When the old priest came to himself again, he read this passage and apprehended something from it.

Then I saw that messengers were sent throughout the land and all unmarried men of the line of David summoned to the Temple. When these were assembled in large numbers at the Temple in festal garments, the Blessed Virgin was presented to them. Among them I saw a very devout youth from the region of Bethlehem; he had always prayed with great fervor for the fulfillment of the Promise, and I discerned in his heart an ardent longing to become Mary's husband. She, however, withdrew again into her cell in tears, unable to bear the thought that she should not remain a virgin.

I now saw that the high priest, in accordance with the inner instruction he had received, handed a branch to each of the men present, and commanded each to inscribe his branch with his name and to hold it in his hands during the prayer and sacrifice.

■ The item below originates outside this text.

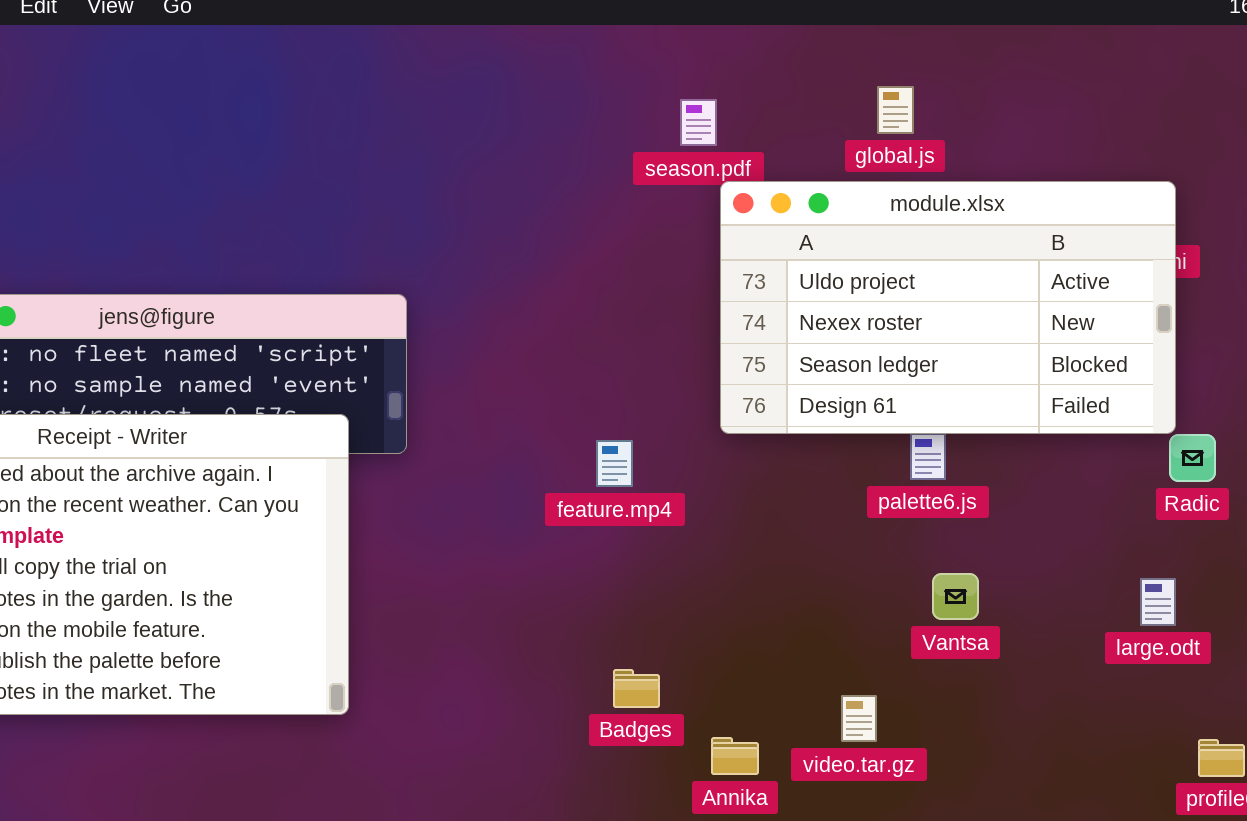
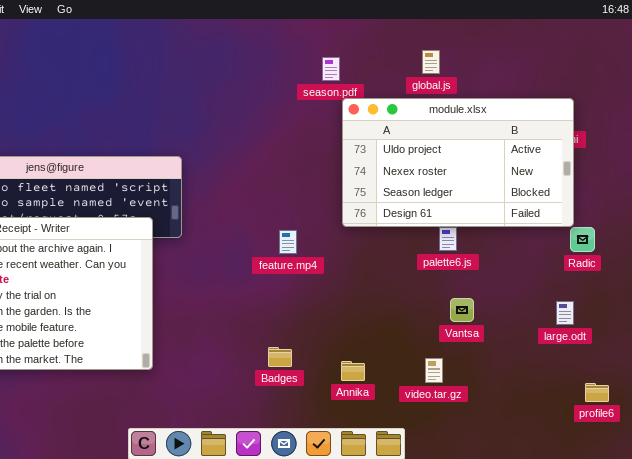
Badges: [613,669,660,708] -> [268,347,292,367], moved
video.tar.gz: [841,695,877,742] -> [425,358,443,383], moved
Annika: [711,737,759,775] -> [341,361,365,381], moved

After they had done this, their branches were collected and laid upon an altar before the Holy of Holies, and they were told that the one among them whose branch blossomed was destined by the Lord to be married to the maiden Mary of Nazareth. While the branches lay before the Holy of Holies the sacrifice and prayer were continued, and meanwhile I saw that youth, whose name will perhaps come back to me, [77] in a hall of the Temple crying passionately to God with outstretched arms. I saw him burst into tears when after the appointed interval their branches were given back to them with the announcement that none had blossomed, and therefore none of them was the bridegroom destined by God for this maiden. The men were now sent home, but that youth betook himself to Mount Carmel, to the sons of the prophets who had lived there as hermits ever since the time of Elijah. From then on he spent his time in continual prayer for the fulfillment of the Promise.

I then saw the priests in the Temple making a fresh search in the ancestral tables to see whether there was any descendant of David's who had been overlooked. As they found that of six brothers registered at Bethlehem one was missing and unknown, they made search for his dwelling-place, and found Joseph not far from Samaria in a place beside a little stream, where he lived alone by the water and worked for another master. On the command of the high priest, Joseph now came, dressed in his best, to the Temple at Jerusalem. He, too, had to hold a branch in his hand during the prayer and sacrifice, and as he was about to lay this on the altar before the Holy of Holies, a white flower like a lily blossomed out of the top of it, and I saw over him an appearance of light like the Holy Ghost. [78] Joseph was now recognized as appointed by God to be the bridegroom of the Blessed Virgin, and was presented to her by the priests in the presence of her mother. Mary, submissive to the Will of God, accepted him meekly as her bridegroom, for she knew that all things were possible with God, who had accepted her vow to belong to Him alone, body and soul.